> **What this exercise asks**
- A) In the letter about Verne, why does the writer conclude that there was collusion? Answer in one to three sentences.
- B) In the letter about Verne, change "baronet" to "gentleman" in the passage starting with "Dear Darek, I" and going on through "at the time.", and write out that passage with the change made.
- C) Rewrite the paragraph of the letter that begins "Re Roosevelt not being famous yet" as a short list, keeping its main facts.

> **Excerpt provided**
* * *

Dear Darek, I have no evidence that Bulloch met Verne, I do however have Roosevelt's letter saying he met an 'old scotch baronet' called 'Uncle Robinson' in Paris...this (amongst many other things) is beyond coincidence whether Verne was supposedly elsewhere or not at the time.

However Raphael Semmes did disappear alone in Paris for two weeks with his memoirs in August 1864...logic dictating he gave them to Jules Verne to become the template for 20,000 Leagues Under the Seas. 

The best (modern) thing to do re Semmes Memoirs and 20,000 Leagues Under the Seas, would  give blindly to a plagiarism judge, the 100  passages in Semmes's memoirs that are repeated in 20,000 Leagues Under the Seas and let a learned layman (with no Verne baggage) make a ruling.

 Verne would  undoubtedly be found guilty of plagiarism, ....but one problem ...as both books were released in March 1863.. (another 'coincidence'), there can only be one conclusion...collusion. 

Re Roosevelt not being famous yet (1873/4) agreed but his father Theodore Roosevelt Sr certainly was as 'the finest man in New York'). As an aide to President Abraham Lincoln, in charge of the allotment scheme transferring soldiers' wages to their families his residence was the White House throughout the Civil War.

* * *

> **Collected material**

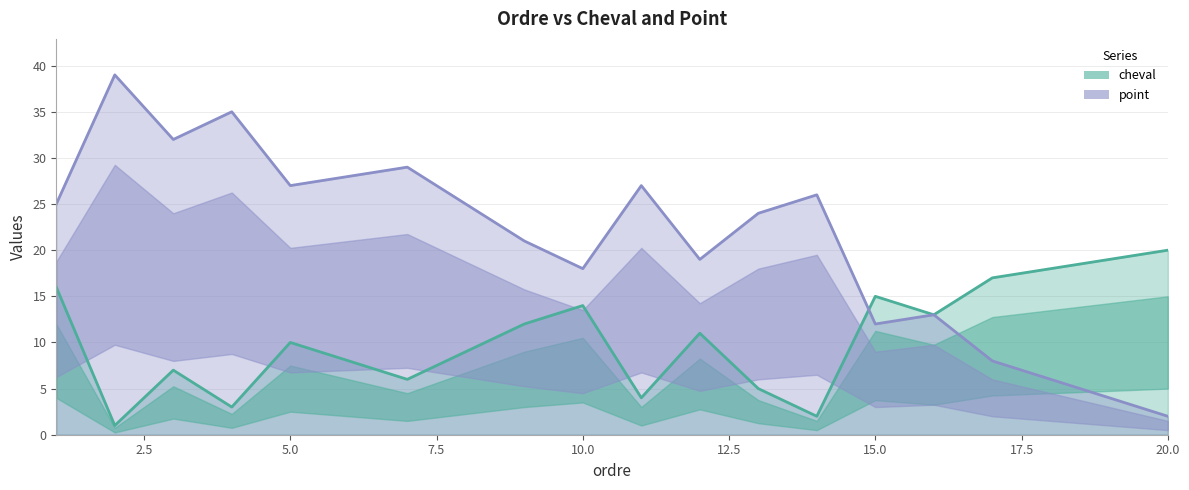

True or false: point and cheval intersect in this chart.

True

* * *

> **Results of the exercise**
- A) The writer believes a judge would find Verne guilty of plagiarism. However, the writer states that both books were released in March 1863, which the writer calls another 'coincidence'. From this, the writer concludes that the only possible explanation is collusion.

- B)
Dear Darek, I have no evidence that Bulloch met Verne, I do however have Roosevelt's letter saying he met an 'old scotch gentleman' called 'Uncle Robinson' in Paris...this (amongst many other things) is beyond coincidence whether Verne was supposedly elsewhere or not at the time.

- C)
- Roosevelt was not yet famous in 1873/4.
- His father, Theodore Roosevelt Sr, was famous as 'the finest man in New York'.
- As an aide to President Abraham Lincoln, he was in charge of the allotment scheme that transferred soldiers' wages to their families.
- His residence was the White House throughout the Civil War.